Mascaras, le cinquième album ne fait pas exception. Sergent Garcia a tourné pendant deux ans avant son enregistrement, aussi bien en grande formation qu’en sound system. Au fil des concerts et des continents, il a constaté que même si chaque ville avait ses traditions locales, elles contribuaient toutes à une onde globale et universelle. C’est cette buena onda qu’il entend restituer en usant toujours de sa salsa-muffin, mélange détonant d’effluves latines et reggae. Les fondamentaux restent donc les mêmes mais loin de faire du sur-place, Bruno Garcia et son compère le percussionniste Ivan Montoya, ont enrichi leurs compositions d’électronique, de cumbia et de folk.
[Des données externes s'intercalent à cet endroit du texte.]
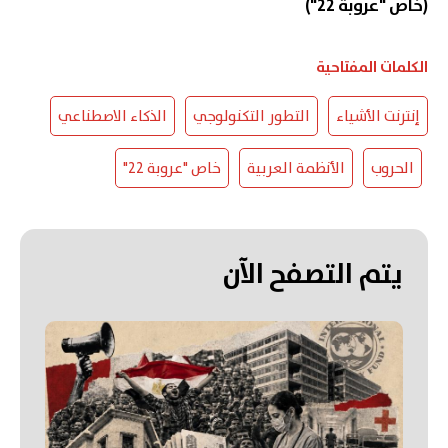
(خاص "عروبة 22")
الكلمات المفتاحية
إنترنت الأشياء
التطور التكنولوجي
الذكاء الاصطناعي
الحروب
الأنظمة العربية
خاص "عروبة 22"
يتم التصفح الآن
Jamais en retard d’une tendance
Guitares rock, matraque de percussions, l’intro du premier titre Dulce con chile surprend… pour mieux enthousiasmer. Sur cette chanson où un couple s’aime et se déchire, Sergent Garcia rappe, chante en espagnol sur un tapis de basses électro. Un premier single qui va vite vous tourner dans les tympans. Le rayon "machine à danser" est d’ailleurs fort bien achalandé dans cette cuvée. La bombe salsa Eres Tu ne pourra pas vous laisser de glace, obligé que vous serez de fondre sous les cuivres incandescents du refrain. Même sanction avec Pintame, cette fois gorgée de mambo.
Sergent Garcia ne renie rien. Si le reggae est moins mis en avant que sur ses précédents albums, il sert toujours de creuset à ses compositions. Que ce soit avec le folk très argentin Tantas Cosas, chanté en duo avec la Cubaine Yaité Ramos Rodriguez ou sur cette chanson en français, Guantanamo City, avec un break dancehall étudié pour faire chavirer les concerts. A noter que les paroles de ce titre sont l’œuvre de Karim Berrouka, l’ex-acolyte de Bruno au sein du combo punk alternatif Ludwig von 88.
Jamais en retard d’une tendance, avec Si solo fuera yo un pajaro, Sergent Garcia se met au reggaeton, le son du moment, mélange de rap, musique latine et reggae. Le Français garde d’ailleurs toujours une affection particulière pour le hip hop qu’il sert pur avec des relents d’Eminem sur Non-words ou coupé à la salsa dans Les 5 sens du guerrier.
C’est cette alliance entre musique populaire et urbaine que Bruno cherchait à atteindre. Pour cela, il s’est adjoint les services de Toy Hernandez, le producteur de Control Machete, le premier groupe de rap latino à avoir irradié sur tout le continent américain à la fin des années 90. Sa capacité à intégrer un instrument acoustique dans une structure électronique l’a emballé d’emblée. Le résultat est parfaitement convaincant sur Yo me voy pa’ la cumbia où le Sergent lorgne vers la cumbia, ce style à base d’accordéon, répandue dans toute l’Amérique latine (même si les connaisseurs ne jurent que par la colombienne, la vraie !).
Un pont entre tradition et modernité
Cette collaboration avec le Mexicain lui a permis d’enregistrer au pays des Aztèques, à Monterrey, ville limitrophe des Etats-Unis. Un choix loin d’être anodin puisque pour le chanteur, le Mexique représente la charnière entre nord et sud, tradition et modernité. Le titre de ce cinquième album, Mascaras, (masques en français), est d’ailleurs un hommage à une des grandes traditions du pays : la lucha libre. Dans ce catch très populaire, les protagonistes montent sur le ring le visage couvert d’une cagoule. Un choix allégorique pour El Sergento, une façon de rappeler que dans notre monde de communication à outrance, les idées, les personnes ne correspondent pas toujours à la description qui en est faite. Derrière les effets d’annonce, il faut encore chercher la vérité.
De Mexico à Barranquilla, en passant par Buenos Aires ou Lima, Sergent Garcia vous offre le meilleur de la musique latine. Sa salsa-muffin maintenant bien étoffée se coule librement dans tous les styles du continent. Plus qu’un disque, Mascaras se révèle bien vite une carte de visite plus que présentable des musiques qui émoustillent cette Amérique hispanisante. Une bonne manière de continuer l’été à la rentrée.